When I learned that the Hilltop unit had a SOTP program, I was deeply drawn to teach there. I do not know why but I have learned to follow my soul urges. It’s been almost four years that I’ve been going up there once a month – it is work that deeply feeds my soul.
Today I’m teaching a movement and writing class I call “Elements”. Chairs are moved out of the way and we circle up for warm-up exercises. The sound of African drumming fills the room breaking down barriers and inhibitions like a magic wand. Hips sway, shoulders shimmy, toes tap and heads bob. We boogie and rock out. Movement is generated from the core – pelvis and torso. In the Soul Train section, I encourage the women to get down and shake it out. Shake out anger, despair, loneliness, frustration and resentment. It is deeply satisfying!

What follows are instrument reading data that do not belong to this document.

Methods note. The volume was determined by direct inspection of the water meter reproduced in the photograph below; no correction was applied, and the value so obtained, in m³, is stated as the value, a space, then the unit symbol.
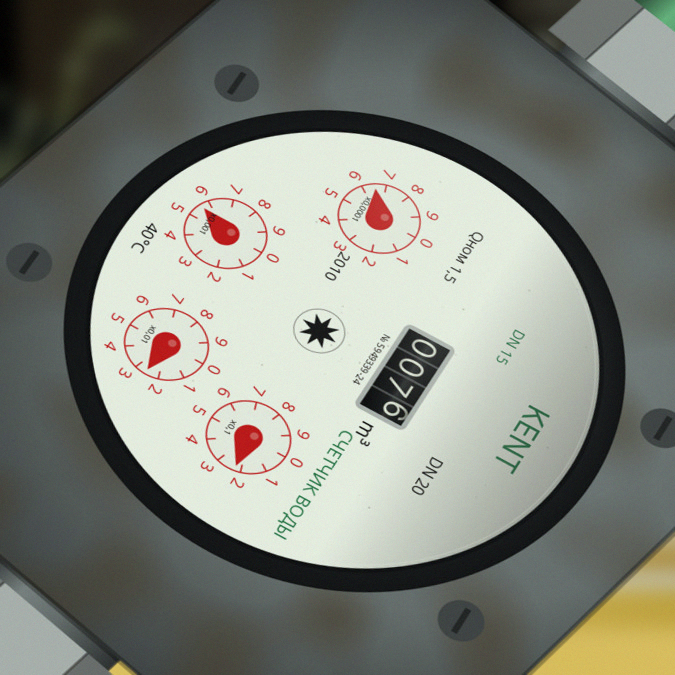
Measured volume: 76.2256 m³
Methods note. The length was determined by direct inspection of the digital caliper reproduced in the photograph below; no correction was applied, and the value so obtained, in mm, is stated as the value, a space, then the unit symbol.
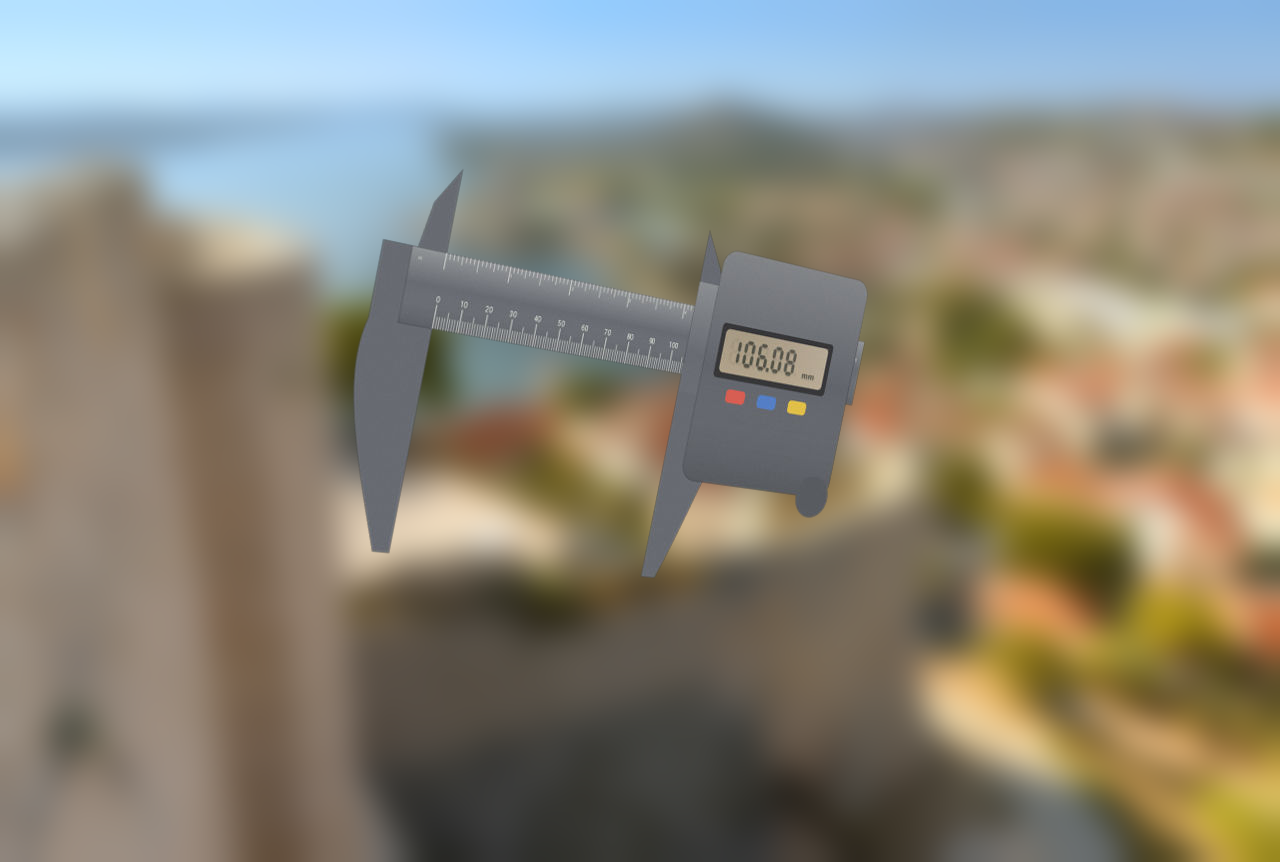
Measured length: 106.08 mm
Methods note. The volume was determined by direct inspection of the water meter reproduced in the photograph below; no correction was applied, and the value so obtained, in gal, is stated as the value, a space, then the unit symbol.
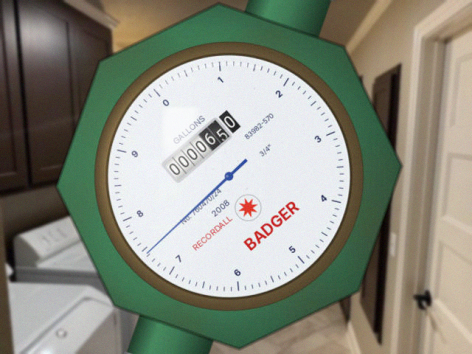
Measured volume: 647.4 gal
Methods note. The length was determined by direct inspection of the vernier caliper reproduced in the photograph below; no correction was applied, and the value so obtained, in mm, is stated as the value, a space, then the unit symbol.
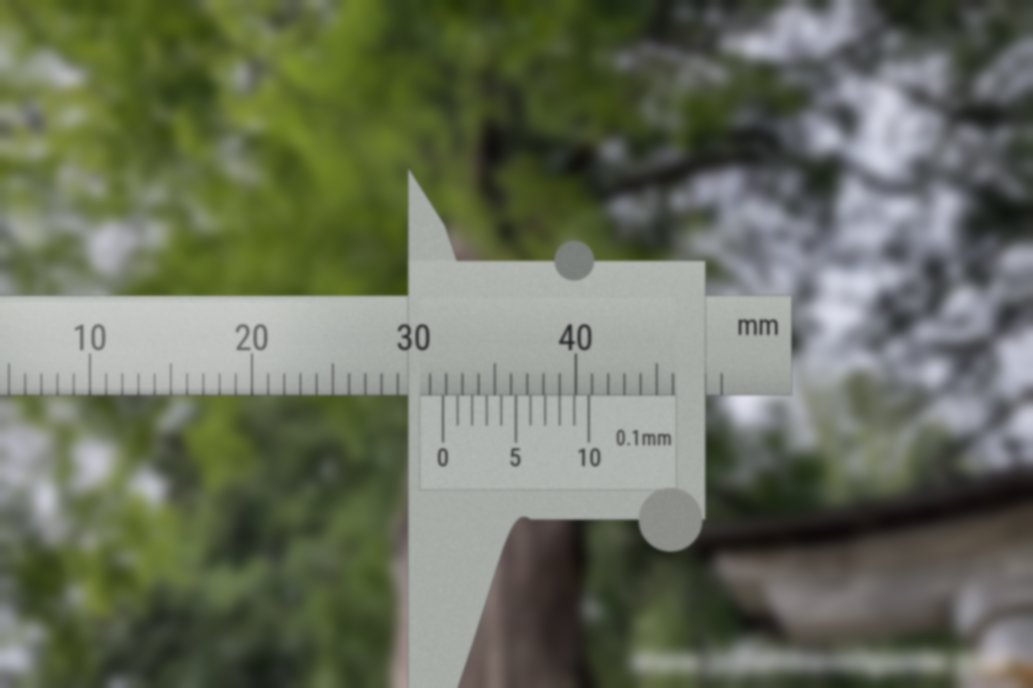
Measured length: 31.8 mm
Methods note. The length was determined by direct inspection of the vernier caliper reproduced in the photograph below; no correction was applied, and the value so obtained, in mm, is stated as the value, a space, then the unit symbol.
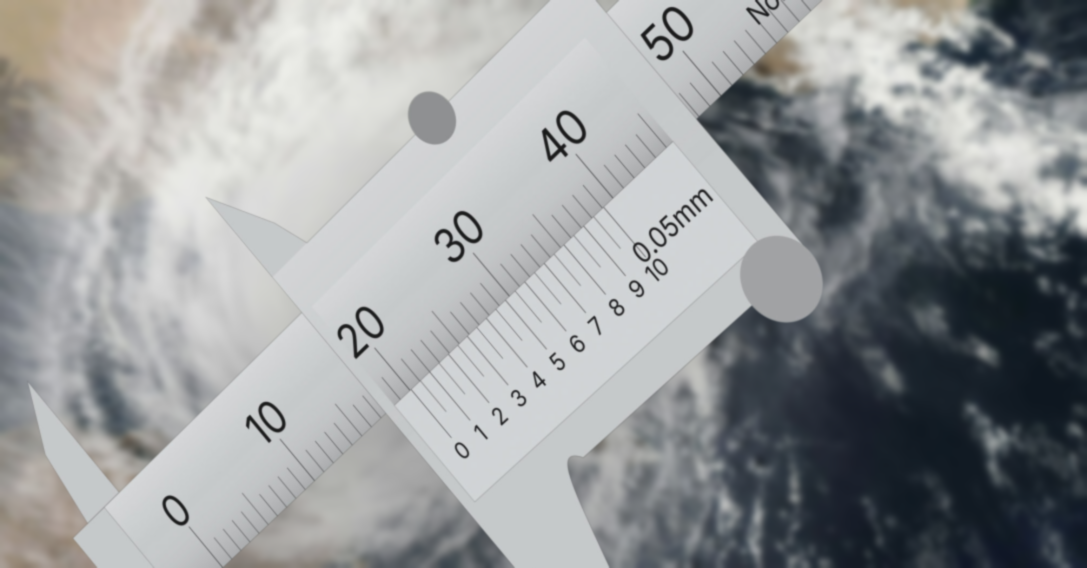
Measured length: 20.1 mm
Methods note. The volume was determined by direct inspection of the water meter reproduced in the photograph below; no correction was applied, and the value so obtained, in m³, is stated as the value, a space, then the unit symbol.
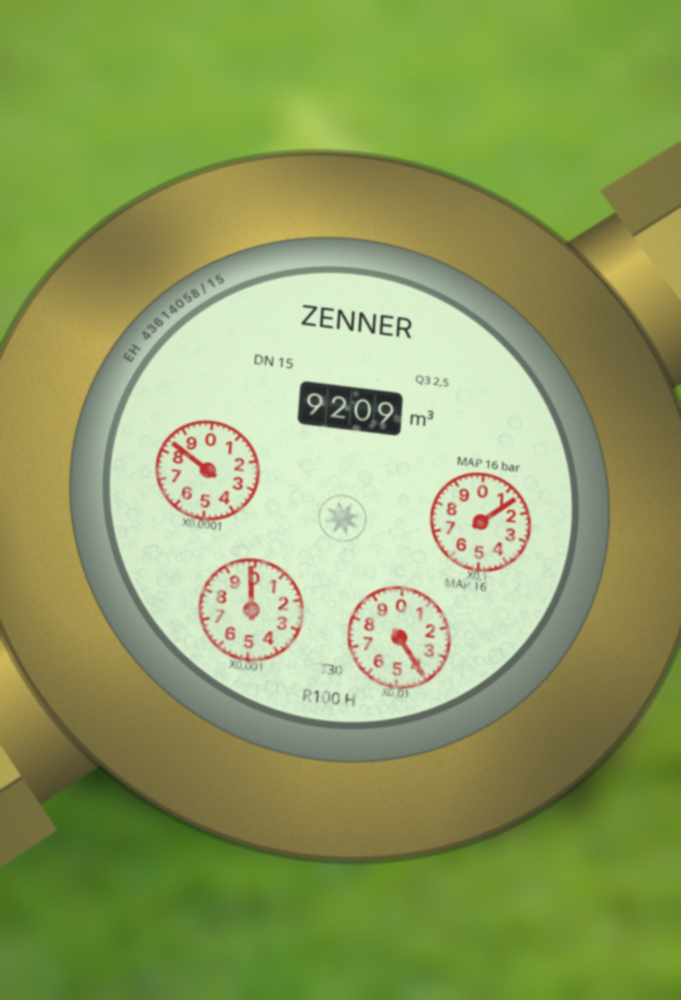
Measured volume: 9209.1398 m³
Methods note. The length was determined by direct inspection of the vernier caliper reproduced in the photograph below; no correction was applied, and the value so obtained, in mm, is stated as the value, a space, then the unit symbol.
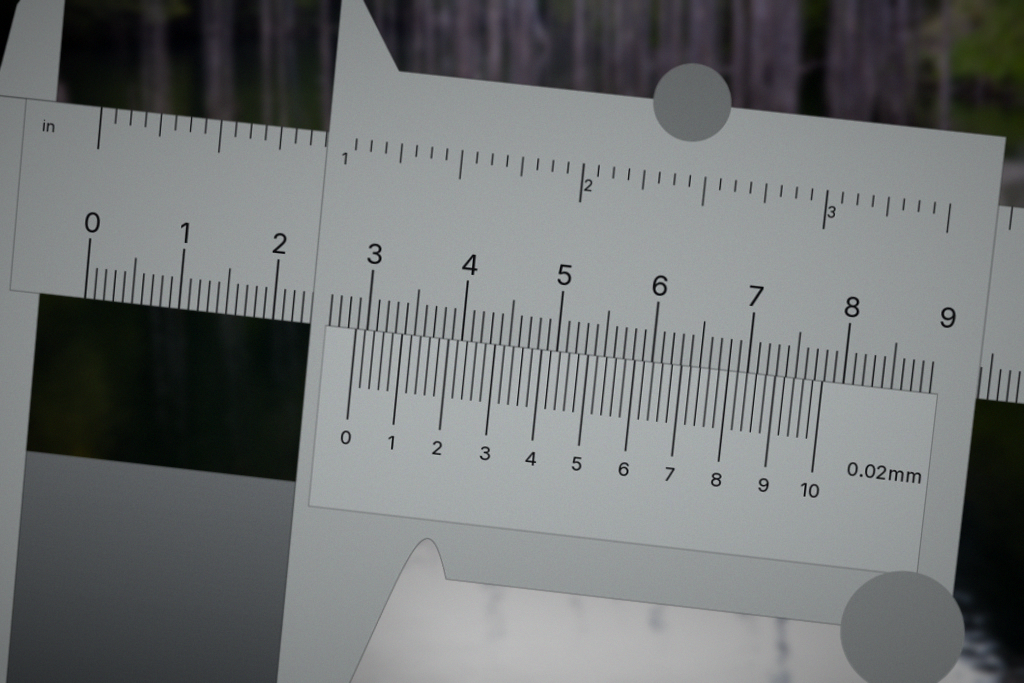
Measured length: 28.8 mm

My first writing prompt is five minutes of free-flow writing on “I am Earth” Then I ask the women to create an earth gesture – a movement that symbolizes groundedness, stability, nature, etc. Each woman shares her gesture and the rest of us repeat it. I play just the right earthy music (usually another cut of African drumming) and we go around the circle dancing each women’s gesture. We’ve just choreographed our first dance!
We repeat that process with three more writing and movement prompts: “I am Air”, “I am Fire” and “I am Water”. By the end of the class we’ve created four dances and the women have four pieces of creative writing they can be proud of.
The chapel is filled with the divine energy of creativity and community. One woman comments “I didn’t know I was creative!” Another says, “This is the deepest sense of community this dorm has ever had.” One that touches my heart so deeply is “In the twenty years I’ve been locked up, this is the most fun I’ve ever had.”
I am filled with awe at their willingness to step outside their comfort zones. I LOVE this work – my soul is filled with joy and gratitude.